There is a growing risk of non-communicable diseases among youngsters aged five to nine years and adolescents aged 10-19 years in India.
As per the excellent National Nutrition Survey 2016-18, one in 10 school-age children and adolescents were pre-diabetic.
To provide robust data on the shifting conditions of both under-nutrition and overweight and obesity, the Ministry of Health conducted the survey to collect a comprehensive set of data on the nutritional standing of Indian youngsters from 0-19 years aged.
This survey was the most important matter survey ever enforced. Also, the survey used gold normal ways to assess anemia, micronutrient deficiencies and biomarkers of NCDs for the first time in India.
As so much as the flight was involved, a number of the most populous states including Bihar, Madhya Pradesh, Rajasthan, and Uttar Pradesh had a high prevalence.
The lowest prevalence of flight was found in the province and Jammu and Kashmir. A higher prevalence of flight in under-fives was found in rural areas compared to urban areas.
Also, youngsters within the poorest wealth quintile were a lot of doubtless to be inferior, as compared to 19 percent in the richest quintile.
Stunting and underweight prevalence were both about 7 percent in newborn children, with a steady increase in both indicators until two years of age. “That’s why newborn nutrition is extremely important.” The prevalence of stunting peaked at 40 percent at approximately two years of age and slowly declined to 30 percent by the fifth year of life.

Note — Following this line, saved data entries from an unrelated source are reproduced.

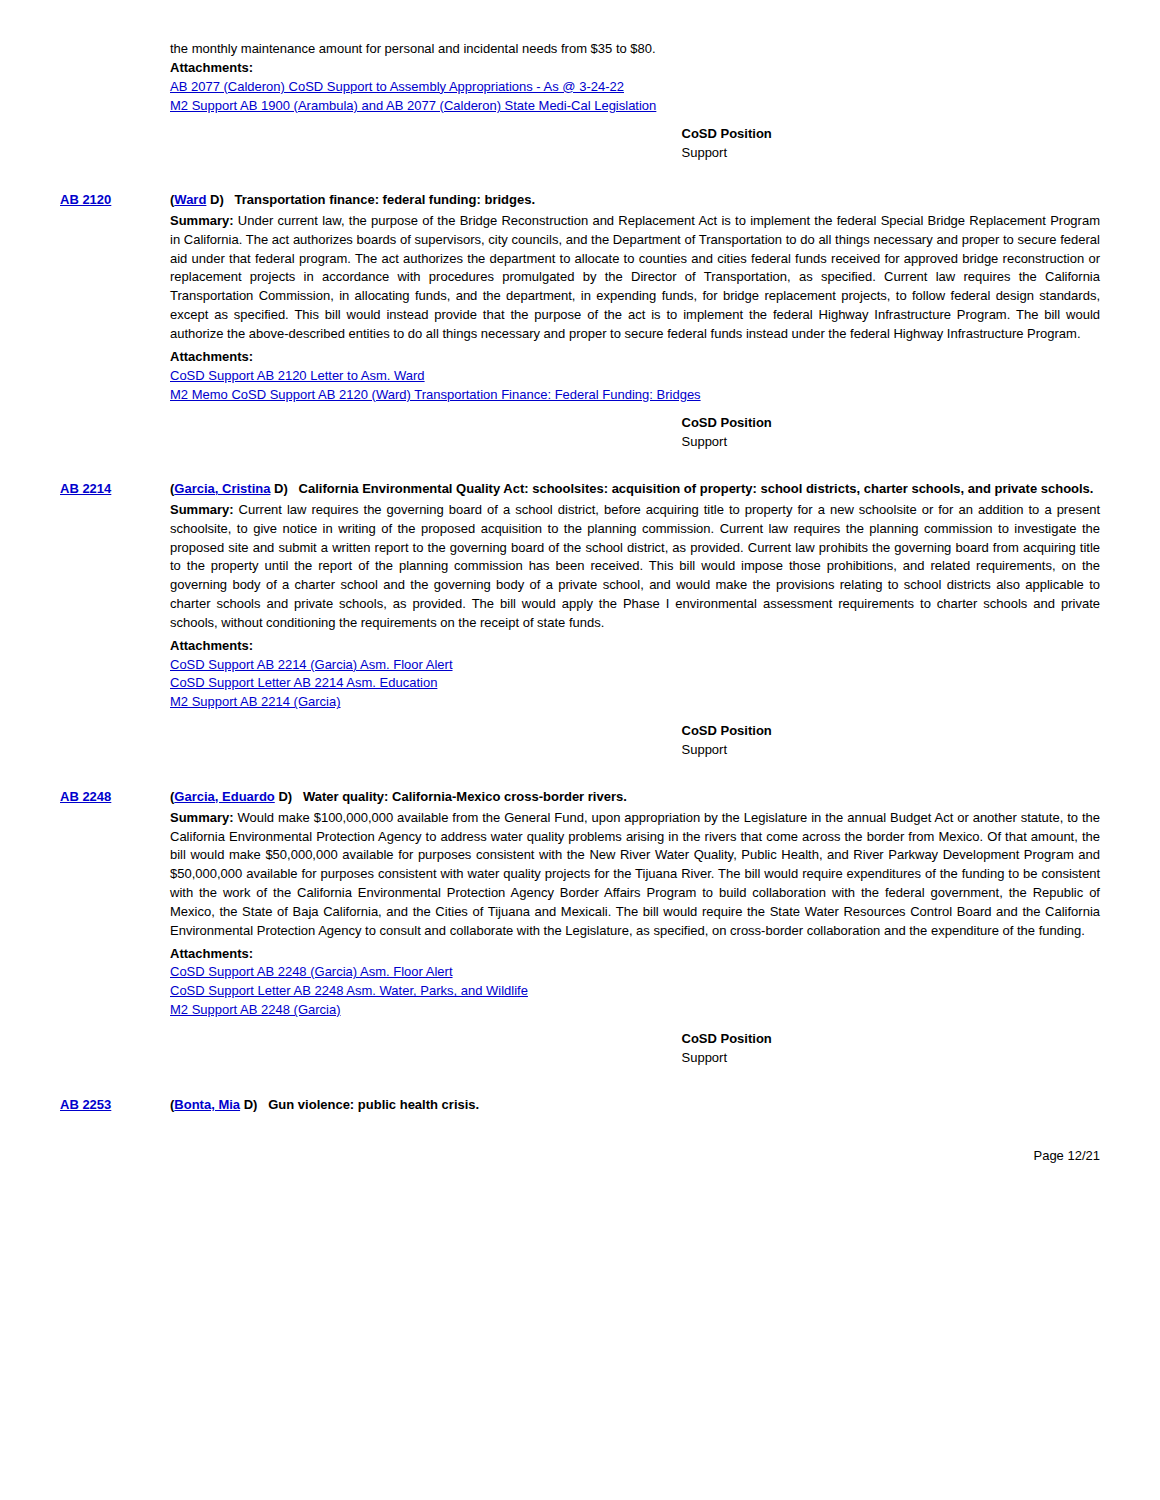the monthly maintenance amount for personal and incidental needs from $35 to $80.
Attachments:
AB 2077 (Calderon) CoSD Support to Assembly Appropriations - As @ 3-24-22 M2 Support AB 1900 (Arambula) and AB 2077 (Calderon) State Medi-Cal Legislation
CoSD Position
Support
AB 2120
(Ward D) Transportation finance: federal funding: bridges.
Summary: Under current law, the purpose of the Bridge Reconstruction and Replacement Act is to implement the federal Special Bridge Replacement Program in California. The act authorizes boards of supervisors, city councils, and the Department of Transportation to do all things necessary and proper to secure federal aid under that federal program. The act authorizes the department to allocate to counties and cities federal funds received for approved bridge reconstruction or replacement projects in accordance with procedures promulgated by the Director of Transportation, as specified. Current law requires the California Transportation Commission, in allocating funds, and the department, in expending funds, for bridge replacement projects, to follow federal design standards, except as specified. This bill would instead provide that the purpose of the act is to implement the federal Highway Infrastructure Program. The bill would authorize the above-described entities to do all things necessary and proper to secure federal funds instead under the federal Highway Infrastructure Program.
Attachments:
CoSD Support AB 2120 Letter to Asm. Ward M2 Memo CoSD Support AB 2120 (Ward) Transportation Finance: Federal Funding: Bridges
CoSD Position
Support
AB 2214
(Garcia, Cristina D) California Environmental Quality Act: schoolsites: acquisition of property: school districts, charter schools, and private schools.
Summary: Current law requires the governing board of a school district, before acquiring title to property for a new schoolsite or for an addition to a present schoolsite, to give notice in writing of the proposed acquisition to the planning commission. Current law requires the planning commission to investigate the proposed site and submit a written report to the governing board of the school district, as provided. Current law prohibits the governing board from acquiring title to the property until the report of the planning commission has been received. This bill would impose those prohibitions, and related requirements, on the governing body of a charter school and the governing body of a private school, and would make the provisions relating to school districts also applicable to charter schools and private schools, as provided. The bill would apply the Phase I environmental assessment requirements to charter schools and private schools, without conditioning the requirements on the receipt of state funds.
Attachments:
CoSD Support AB 2214 (Garcia) Asm. Floor Alert CoSD Support Letter AB 2214 Asm. Education M2 Support AB 2214 (Garcia)
CoSD Position
Support
AB 2248
(Garcia, Eduardo D) Water quality: California-Mexico cross-border rivers.
Summary: Would make $100,000,000 available from the General Fund, upon appropriation by the Legislature in the annual Budget Act or another statute, to the California Environmental Protection Agency to address water quality problems arising in the rivers that come across the border from Mexico. Of that amount, the bill would make $50,000,000 available for purposes consistent with the New River Water Quality, Public Health, and River Parkway Development Program and $50,000,000 available for purposes consistent with water quality projects for the Tijuana River. The bill would require expenditures of the funding to be consistent with the work of the California Environmental Protection Agency Border Affairs Program to build collaboration with the federal government, the Republic of Mexico, the State of Baja California, and the Cities of Tijuana and Mexicali. The bill would require the State Water Resources Control Board and the California Environmental Protection Agency to consult and collaborate with the Legislature, as specified, on cross-border collaboration and the expenditure of the funding.
Attachments:
CoSD Support AB 2248 (Garcia) Asm. Floor Alert CoSD Support Letter AB 2248 Asm. Water, Parks, and Wildlife M2 Support AB 2248 (Garcia)
CoSD Position
Support
AB 2253
(Bonta, Mia D) Gun violence: public health crisis.
Page 12/21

The prevalence of underweight was highest in the third year of life and ranged from 25 percent to 34 percent during 36-59 months of age.

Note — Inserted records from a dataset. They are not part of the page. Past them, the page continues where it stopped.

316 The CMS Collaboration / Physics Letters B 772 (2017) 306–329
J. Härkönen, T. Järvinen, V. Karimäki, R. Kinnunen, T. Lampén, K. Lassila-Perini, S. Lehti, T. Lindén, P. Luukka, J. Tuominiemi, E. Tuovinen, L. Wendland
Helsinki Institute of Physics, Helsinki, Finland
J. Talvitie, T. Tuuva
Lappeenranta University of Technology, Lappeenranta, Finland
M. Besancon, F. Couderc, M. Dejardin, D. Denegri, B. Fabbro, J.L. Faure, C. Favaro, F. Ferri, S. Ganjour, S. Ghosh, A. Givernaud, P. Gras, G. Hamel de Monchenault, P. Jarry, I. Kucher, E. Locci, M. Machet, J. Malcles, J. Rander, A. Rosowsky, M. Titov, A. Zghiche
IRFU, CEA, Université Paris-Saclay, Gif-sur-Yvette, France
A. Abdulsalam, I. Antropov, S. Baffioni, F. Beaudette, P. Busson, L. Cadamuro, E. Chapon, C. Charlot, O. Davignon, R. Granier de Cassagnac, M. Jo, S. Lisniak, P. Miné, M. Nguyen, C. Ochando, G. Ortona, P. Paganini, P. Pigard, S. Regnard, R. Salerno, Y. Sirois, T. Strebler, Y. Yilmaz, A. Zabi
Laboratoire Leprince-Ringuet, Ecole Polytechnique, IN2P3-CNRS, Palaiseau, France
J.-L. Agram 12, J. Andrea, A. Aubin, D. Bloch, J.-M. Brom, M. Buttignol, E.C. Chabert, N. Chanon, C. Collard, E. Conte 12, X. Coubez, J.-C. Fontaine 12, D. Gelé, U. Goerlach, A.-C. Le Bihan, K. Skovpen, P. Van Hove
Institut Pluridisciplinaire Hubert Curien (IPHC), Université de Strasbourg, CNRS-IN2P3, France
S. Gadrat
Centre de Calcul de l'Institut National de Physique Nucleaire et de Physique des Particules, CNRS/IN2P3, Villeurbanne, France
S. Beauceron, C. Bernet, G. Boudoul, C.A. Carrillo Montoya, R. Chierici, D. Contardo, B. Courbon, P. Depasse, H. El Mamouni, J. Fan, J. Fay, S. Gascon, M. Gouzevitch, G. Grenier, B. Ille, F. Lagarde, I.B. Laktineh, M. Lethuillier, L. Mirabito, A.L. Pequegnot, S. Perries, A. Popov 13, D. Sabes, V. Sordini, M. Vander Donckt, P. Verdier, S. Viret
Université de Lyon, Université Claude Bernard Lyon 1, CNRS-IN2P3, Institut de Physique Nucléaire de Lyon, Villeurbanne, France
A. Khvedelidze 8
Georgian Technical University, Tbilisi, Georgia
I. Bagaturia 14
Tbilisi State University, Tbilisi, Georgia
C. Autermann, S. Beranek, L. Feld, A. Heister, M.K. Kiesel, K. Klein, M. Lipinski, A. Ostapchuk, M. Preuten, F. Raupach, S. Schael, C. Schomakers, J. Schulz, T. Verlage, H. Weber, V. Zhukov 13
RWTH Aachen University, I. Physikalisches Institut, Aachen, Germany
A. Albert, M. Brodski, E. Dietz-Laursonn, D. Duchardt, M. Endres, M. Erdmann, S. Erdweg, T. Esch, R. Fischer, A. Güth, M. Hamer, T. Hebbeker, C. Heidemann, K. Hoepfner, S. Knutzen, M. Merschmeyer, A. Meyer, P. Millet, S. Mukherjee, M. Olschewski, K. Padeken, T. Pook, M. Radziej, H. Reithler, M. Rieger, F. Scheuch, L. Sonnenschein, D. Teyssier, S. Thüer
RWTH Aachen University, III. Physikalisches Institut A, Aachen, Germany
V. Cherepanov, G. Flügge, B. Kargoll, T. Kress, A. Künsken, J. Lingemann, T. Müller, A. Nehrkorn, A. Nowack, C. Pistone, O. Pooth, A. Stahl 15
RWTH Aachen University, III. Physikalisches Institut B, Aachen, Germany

Overall, 35 percent of children aged 5 to 9 years were underweight, with 10 percent severely underweight. The prevalence of underweight was 30 percent at age five years and remained stable across the five-year period.

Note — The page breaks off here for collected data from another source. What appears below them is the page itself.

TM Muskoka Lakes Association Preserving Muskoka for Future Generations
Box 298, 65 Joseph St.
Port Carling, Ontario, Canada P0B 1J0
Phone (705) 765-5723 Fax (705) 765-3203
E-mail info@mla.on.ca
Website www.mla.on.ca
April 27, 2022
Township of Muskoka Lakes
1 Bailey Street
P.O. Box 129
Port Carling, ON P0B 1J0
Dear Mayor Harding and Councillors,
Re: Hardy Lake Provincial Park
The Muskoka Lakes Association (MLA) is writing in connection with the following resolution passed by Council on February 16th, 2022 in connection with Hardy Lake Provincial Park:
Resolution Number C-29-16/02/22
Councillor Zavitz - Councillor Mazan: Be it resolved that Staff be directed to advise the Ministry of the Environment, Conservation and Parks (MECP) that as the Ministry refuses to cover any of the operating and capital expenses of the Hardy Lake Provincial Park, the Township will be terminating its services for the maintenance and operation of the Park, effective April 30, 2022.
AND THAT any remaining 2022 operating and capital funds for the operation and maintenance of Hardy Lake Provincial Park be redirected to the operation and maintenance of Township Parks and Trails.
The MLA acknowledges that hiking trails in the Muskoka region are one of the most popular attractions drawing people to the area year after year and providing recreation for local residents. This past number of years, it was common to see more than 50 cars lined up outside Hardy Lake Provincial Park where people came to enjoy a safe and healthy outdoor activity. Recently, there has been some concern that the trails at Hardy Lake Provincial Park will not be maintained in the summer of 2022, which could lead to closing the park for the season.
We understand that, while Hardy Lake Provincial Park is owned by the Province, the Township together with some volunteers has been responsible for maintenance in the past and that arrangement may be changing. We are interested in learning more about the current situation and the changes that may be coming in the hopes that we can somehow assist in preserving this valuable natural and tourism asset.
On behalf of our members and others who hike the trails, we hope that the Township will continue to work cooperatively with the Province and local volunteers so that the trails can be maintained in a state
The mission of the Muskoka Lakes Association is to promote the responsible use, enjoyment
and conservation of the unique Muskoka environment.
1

On anemia, the survey found that forty-one percent of pre-schoolers, 24 percent of school-age children and 28 percent of adolescents suffered from it. Anemia was most prevailing among youngsters below 2 years aged.
Anemia was a moderate or severe public unhealthiness among pre-schoolers in twenty-seven states, among school-age youngsters in fifteen states, and among adolescents in twenty states.
Thirty-two percent of pre-schoolers, 17 percent of school-age children and 22 percent of adolescents had an iron deficiency.